City announces three newest Half Mile of History of markers
Keating Zeppa remembered his father, Joe Zeppa on Thursday, as "a tough, practical businessman who believed in hard work."
Zeppa, 80, talked about his dad, who founded Delta Drilling Company in 1937 in Tyler as he unveiled his father's Half Mile of History marker at the Gallery Main Street.
Joe was born as Giuseppe Zeppa in 1893 on a farm in Northern Italy. Joe Zeppa came to the United States when he was 12 in 1906 and had to drop out of school in the eighth grade. He eventually made his way to East Texas and started his drilling company.
"He was Delta Drilling Company for 44 years and was my father for 42 years," Zeppa told attendees who came to witness the unveiling. Joe Zeppa died in 1975 at his farm outside of Tyler.
"He was happiest when he was able to help someone else -- his many generous acts went unrecognized," the younger Zeppa said.
Sherry Kidd of the Smith County Historical Society told attendees that Joe Zeppa had purchased the four clocks from the 1909 Smith County courthouse before it was demolished, along with the statue from the top of the courthouse dome and some railings from one of the judge's chambers.
"He donated all of that to the Smith County Historical Society," Ms. Kidd said, adding there are plans to install those antique clocks in the soon-to-be built downtown city parking garage.
Joe Zeppa was one of three prominent Tyler historical figures to be honored. The other two were Mattie Jones, a pioneer Tyler teacher and civic worker, and Sarah Newcomb McClendon, a longtime White House reporter who covered presidential politics for 50 years.
Anne Jones was the niece of Ms. McClendon and came to unveil her aunt's marker. Her father, Frank McClendon, was closest in age to her Aunt Sarah, Ms. Jones said. Even though Ms. McClendon, who once wrote for the Tyler Morning Telegraph, covered Washington political news, "It was like she never left Tyler," Ms. Jones said. She added her aunt made annual summer visits to Tyler and that the two enjoyed a close relationship. Ms. McClendon died in 2003 at the age of 92.
Ms. Jones, known for many years as "Miss Mattie," by her students, taught English and public speaking at Tyler High School, according to information provided by the city. She retired in 1936, having completed 41 years as a public high school teacher. She died in 1944 and was buried in Oakwood Cemetery.
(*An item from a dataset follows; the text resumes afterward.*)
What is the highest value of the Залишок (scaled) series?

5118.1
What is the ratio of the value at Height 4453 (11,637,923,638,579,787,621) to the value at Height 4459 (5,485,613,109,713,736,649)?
The Half Mile of History is a permanent, outdoor, half-mile loop that surrounds the square in downtown Tyler. Stone plaques are placed in the sidewalk along the Half Mile of History to commemorate significant people, places, or events, according to information received from the city. The goal is to pay tribute to people, places and events that have contributed to the rich history of Tyler and Smith County.